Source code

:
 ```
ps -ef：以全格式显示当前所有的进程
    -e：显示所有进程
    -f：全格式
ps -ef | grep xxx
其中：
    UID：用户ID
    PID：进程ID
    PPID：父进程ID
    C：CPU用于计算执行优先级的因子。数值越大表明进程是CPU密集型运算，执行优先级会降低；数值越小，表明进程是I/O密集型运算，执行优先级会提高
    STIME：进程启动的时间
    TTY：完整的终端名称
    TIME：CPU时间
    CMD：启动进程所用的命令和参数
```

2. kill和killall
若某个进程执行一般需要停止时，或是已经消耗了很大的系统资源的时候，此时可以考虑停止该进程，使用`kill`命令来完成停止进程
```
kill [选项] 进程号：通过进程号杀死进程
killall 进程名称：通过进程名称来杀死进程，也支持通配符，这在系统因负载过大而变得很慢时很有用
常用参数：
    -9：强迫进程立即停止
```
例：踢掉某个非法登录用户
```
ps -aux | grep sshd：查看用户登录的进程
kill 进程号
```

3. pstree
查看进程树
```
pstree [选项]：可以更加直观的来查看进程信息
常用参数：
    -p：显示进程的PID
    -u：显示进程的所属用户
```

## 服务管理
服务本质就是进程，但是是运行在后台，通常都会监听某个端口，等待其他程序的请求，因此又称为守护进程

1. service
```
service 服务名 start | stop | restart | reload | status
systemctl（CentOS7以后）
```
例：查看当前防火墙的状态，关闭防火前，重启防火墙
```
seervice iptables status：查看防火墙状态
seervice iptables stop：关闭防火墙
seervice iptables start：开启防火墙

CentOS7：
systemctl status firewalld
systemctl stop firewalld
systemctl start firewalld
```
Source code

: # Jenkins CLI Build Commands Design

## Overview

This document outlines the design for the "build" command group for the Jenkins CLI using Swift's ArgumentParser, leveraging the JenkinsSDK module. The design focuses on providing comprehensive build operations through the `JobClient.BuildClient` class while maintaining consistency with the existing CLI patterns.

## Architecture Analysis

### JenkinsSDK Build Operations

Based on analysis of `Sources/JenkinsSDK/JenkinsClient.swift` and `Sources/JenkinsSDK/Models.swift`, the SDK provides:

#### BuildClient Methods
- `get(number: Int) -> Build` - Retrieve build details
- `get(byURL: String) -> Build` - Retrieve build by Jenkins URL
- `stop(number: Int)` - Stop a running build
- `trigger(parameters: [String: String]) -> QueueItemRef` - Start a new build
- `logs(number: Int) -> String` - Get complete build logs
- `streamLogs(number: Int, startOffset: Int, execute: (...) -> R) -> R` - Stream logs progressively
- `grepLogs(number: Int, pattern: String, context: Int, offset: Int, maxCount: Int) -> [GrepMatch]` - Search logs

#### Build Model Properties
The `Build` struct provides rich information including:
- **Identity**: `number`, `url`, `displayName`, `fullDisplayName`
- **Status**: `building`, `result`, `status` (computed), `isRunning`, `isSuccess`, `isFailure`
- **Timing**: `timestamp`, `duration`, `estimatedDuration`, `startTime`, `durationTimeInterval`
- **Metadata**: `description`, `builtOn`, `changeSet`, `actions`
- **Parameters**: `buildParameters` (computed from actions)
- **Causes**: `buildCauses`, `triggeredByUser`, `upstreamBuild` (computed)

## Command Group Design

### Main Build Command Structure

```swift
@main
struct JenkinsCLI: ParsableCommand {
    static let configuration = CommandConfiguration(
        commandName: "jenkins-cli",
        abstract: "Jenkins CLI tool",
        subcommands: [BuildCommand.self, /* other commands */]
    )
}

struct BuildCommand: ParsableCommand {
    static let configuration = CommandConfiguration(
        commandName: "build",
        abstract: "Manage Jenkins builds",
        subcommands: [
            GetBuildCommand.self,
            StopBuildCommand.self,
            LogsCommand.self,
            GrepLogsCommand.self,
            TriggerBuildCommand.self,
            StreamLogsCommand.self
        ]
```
========================
GOAL OF THE EXERCISE: The full listing, top to bottom: write it out again exactly.

WRITTEN SOLUTION:
Source code

:
 ```
ps -ef：以全格式显示当前所有的进程
    -e：显示所有进程
    -f：全格式
ps -ef | grep xxx
其中：
    UID：用户ID
    PID：进程ID
    PPID：父进程ID
    C：CPU用于计算执行优先级的因子。数值越大表明进程是CPU密集型运算，执行优先级会降低；数值越小，表明进程是I/O密集型运算，执行优先级会提高
    STIME：进程启动的时间
    TTY：完整的终端名称
    TIME：CPU时间
    CMD：启动进程所用的命令和参数
```

2. kill和killall
若某个进程执行一般需要停止时，或是已经消耗了很大的系统资源的时候，此时可以考虑停止该进程，使用`kill`命令来完成停止进程
```
kill [选项] 进程号：通过进程号杀死进程
killall 进程名称：通过进程名称来杀死进程，也支持通配符，这在系统因负载过大而变得很慢时很有用
常用参数：
    -9：强迫进程立即停止
```
例：踢掉某个非法登录用户
```
ps -aux | grep sshd：查看用户登录的进程
kill 进程号
```

3. pstree
查看进程树
```
pstree [选项]：可以更加直观的来查看进程信息
常用参数：
    -p：显示进程的PID
    -u：显示进程的所属用户
```

## 服务管理
服务本质就是进程，但是是运行在后台，通常都会监听某个端口，等待其他程序的请求，因此又称为守护进程

1. service
```
service 服务名 start | stop | restart | reload | status
systemctl（CentOS7以后）
```
例：查看当前防火墙的状态，关闭防火前，重启防火墙
```
seervice iptables status：查看防火墙状态
seervice iptables stop：关闭防火墙
seervice iptables start：开启防火墙

CentOS7：
systemctl status firewalld
systemctl stop firewalld
systemctl start firewalld
```
Source code

: # Jenkins CLI Build Commands Design

## Overview

This document outlines the design for the "build" command group for the Jenkins CLI using Swift's ArgumentParser, leveraging the JenkinsSDK module. The design focuses on providing comprehensive build operations through the `JobClient.BuildClient` class while maintaining consistency with the existing CLI patterns.

## Architecture Analysis

### JenkinsSDK Build Operations

Based on analysis of `Sources/JenkinsSDK/JenkinsClient.swift` and `Sources/JenkinsSDK/Models.swift`, the SDK provides:

#### BuildClient Methods
- `get(number: Int) -> Build` - Retrieve build details
- `get(byURL: String) -> Build` - Retrieve build by Jenkins URL
- `stop(number: Int)` - Stop a running build
- `trigger(parameters: [String: String]) -> QueueItemRef` - Start a new build
- `logs(number: Int) -> String` - Get complete build logs
- `streamLogs(number: Int, startOffset: Int, execute: (...) -> R) -> R` - Stream logs progressively
- `grepLogs(number: Int, pattern: String, context: Int, offset: Int, maxCount: Int) -> [GrepMatch]` - Search logs

#### Build Model Properties
The `Build` struct provides rich information including:
- **Identity**: `number`, `url`, `displayName`, `fullDisplayName`
- **Status**: `building`, `result`, `status` (computed), `isRunning`, `isSuccess`, `isFailure`
- **Timing**: `timestamp`, `duration`, `estimatedDuration`, `startTime`, `durationTimeInterval`
- **Metadata**: `description`, `builtOn`, `changeSet`, `actions`
- **Parameters**: `buildParameters` (computed from actions)
- **Causes**: `buildCauses`, `triggeredByUser`, `upstreamBuild` (computed)

## Command Group Design

### Main Build Command Structure

```swift
@main
struct JenkinsCLI: ParsableCommand {
    static let configuration = CommandConfiguration(
        commandName: "jenkins-cli",
        abstract: "Jenkins CLI tool",
        subcommands: [BuildCommand.self, /* other commands */]
    )
}

struct BuildCommand: ParsableCommand {
    static let configuration = CommandConfiguration(
        commandName: "build",
        abstract: "Manage Jenkins builds",
        subcommands: [
            GetBuildCommand.self,
            StopBuildCommand.self,
            LogsCommand.self,
            GrepLogsCommand.self,
            TriggerBuildCommand.self,
            StreamLogsCommand.self
        ]
```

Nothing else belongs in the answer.